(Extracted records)

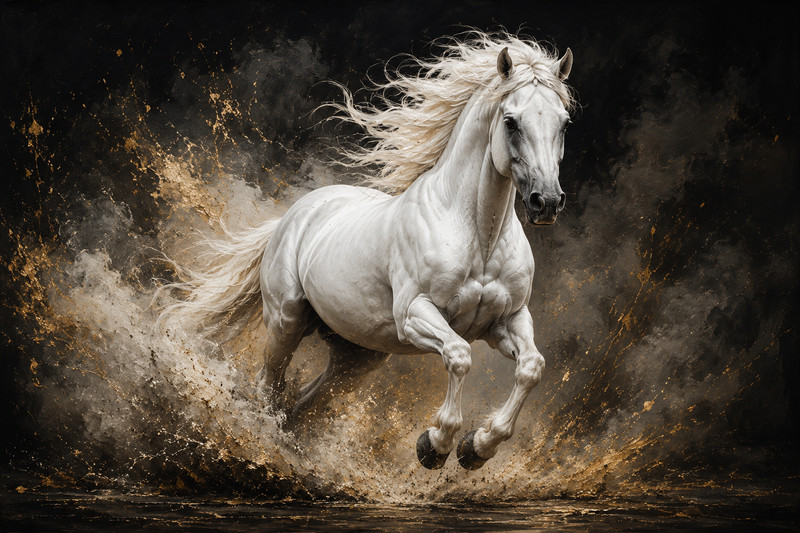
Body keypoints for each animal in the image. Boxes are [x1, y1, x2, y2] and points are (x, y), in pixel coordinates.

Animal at [159, 32, 575, 471]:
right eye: (511, 121)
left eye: (564, 123)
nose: (546, 202)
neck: (478, 236)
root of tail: (294, 214)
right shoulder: (415, 314)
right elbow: (459, 355)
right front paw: (435, 444)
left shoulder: (508, 319)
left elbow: (532, 367)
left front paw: (477, 447)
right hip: (286, 320)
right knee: (268, 388)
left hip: (356, 358)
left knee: (303, 406)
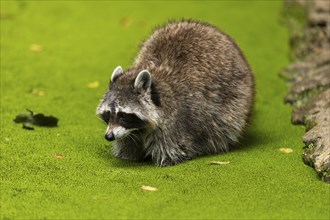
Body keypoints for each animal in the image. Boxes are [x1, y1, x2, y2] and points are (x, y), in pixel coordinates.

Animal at [96, 19, 254, 166]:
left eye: (123, 115)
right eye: (108, 114)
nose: (109, 136)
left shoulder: (173, 124)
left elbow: (172, 151)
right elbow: (128, 145)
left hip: (235, 99)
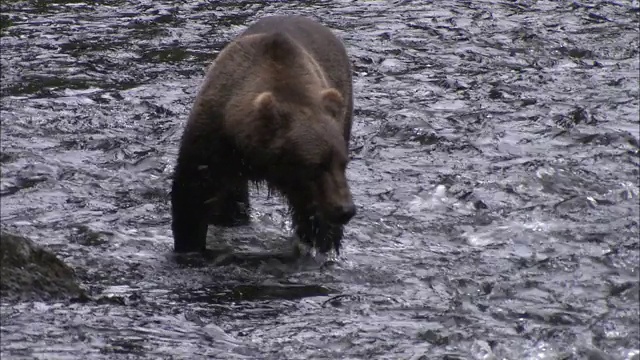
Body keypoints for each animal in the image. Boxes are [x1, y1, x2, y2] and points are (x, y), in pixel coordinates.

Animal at [171, 14, 356, 256]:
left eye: (343, 163)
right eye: (316, 165)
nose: (345, 209)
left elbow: (315, 218)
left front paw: (322, 241)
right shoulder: (213, 138)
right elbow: (193, 197)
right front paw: (189, 245)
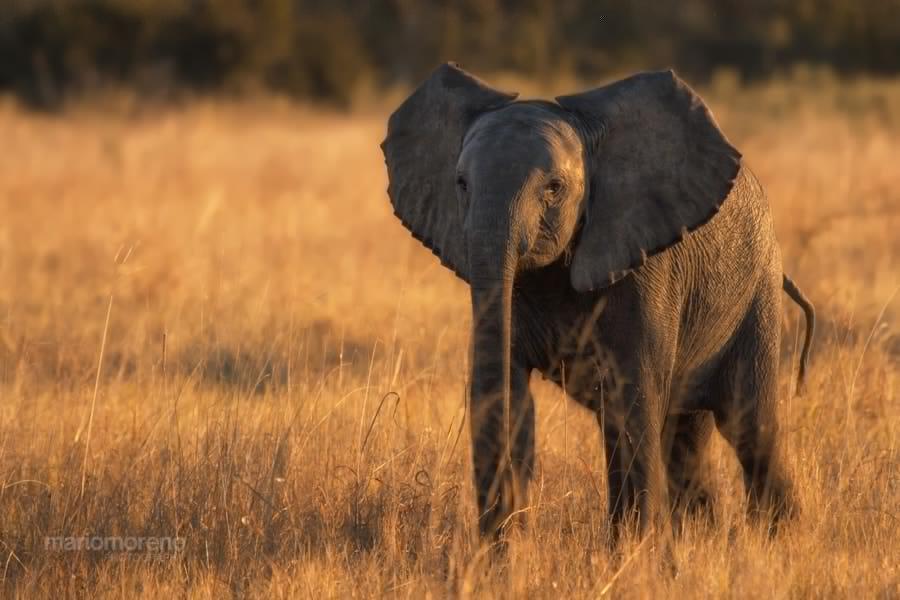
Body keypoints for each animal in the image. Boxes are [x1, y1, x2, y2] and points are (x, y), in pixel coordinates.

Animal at [380, 63, 816, 540]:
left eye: (553, 188)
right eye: (460, 184)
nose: (496, 538)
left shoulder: (647, 269)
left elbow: (632, 401)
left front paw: (636, 551)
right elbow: (511, 398)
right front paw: (502, 554)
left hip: (757, 295)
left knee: (749, 426)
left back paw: (778, 539)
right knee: (685, 435)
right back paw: (702, 538)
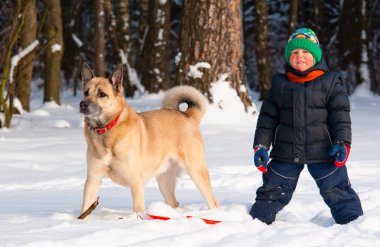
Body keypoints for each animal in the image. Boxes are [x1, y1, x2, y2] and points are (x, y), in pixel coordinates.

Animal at [78, 62, 218, 219]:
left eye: (101, 94)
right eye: (86, 92)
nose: (82, 104)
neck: (106, 130)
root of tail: (187, 115)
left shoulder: (135, 181)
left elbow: (138, 210)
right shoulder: (93, 179)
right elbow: (85, 208)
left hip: (196, 171)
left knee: (213, 201)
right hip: (164, 180)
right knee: (174, 203)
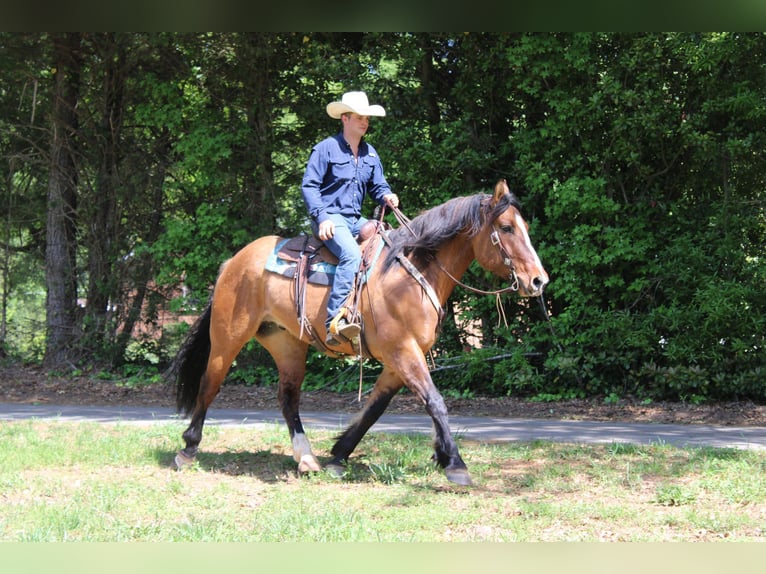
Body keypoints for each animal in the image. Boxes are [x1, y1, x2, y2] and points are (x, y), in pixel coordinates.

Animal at [171, 180, 548, 486]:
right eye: (506, 227)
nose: (538, 280)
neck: (410, 274)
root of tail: (233, 262)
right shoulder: (403, 352)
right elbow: (435, 402)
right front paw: (455, 464)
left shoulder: (398, 362)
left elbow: (374, 409)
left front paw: (339, 455)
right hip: (228, 337)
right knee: (209, 384)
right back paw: (188, 449)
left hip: (286, 344)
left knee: (288, 398)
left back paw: (307, 458)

▸ **THE PROBLEM**: Please restate the lines above exactly, starting at the first line of the data and stopping at the line containing "nose: (109, 136)", which is included. Omit pictures.

▸ **TASK OUTPUT**:
Body keypoints for each animal in the image. Boxes are [x1, y1, x2, y2] and points are (x, y), in pixel coordinates.

Animal at [159, 32, 575, 471]:
right eye: (511, 121)
left eye: (564, 123)
nose: (546, 202)
neck: (478, 236)
root of tail: (294, 214)
right shoulder: (415, 314)
right elbow: (459, 355)
right front paw: (435, 444)
left shoulder: (508, 319)
left elbow: (532, 367)
left front paw: (477, 447)
right hip: (286, 320)
right knee: (268, 388)
left hip: (356, 358)
left knee: (303, 406)
Body keypoints for each animal in the image. Boxes are [x1, y1, x2, y2] and points are (x, y), in pixel coordinates.

Animal at [96, 19, 254, 166]:
left eye: (123, 115)
right eye: (108, 114)
nose: (109, 136)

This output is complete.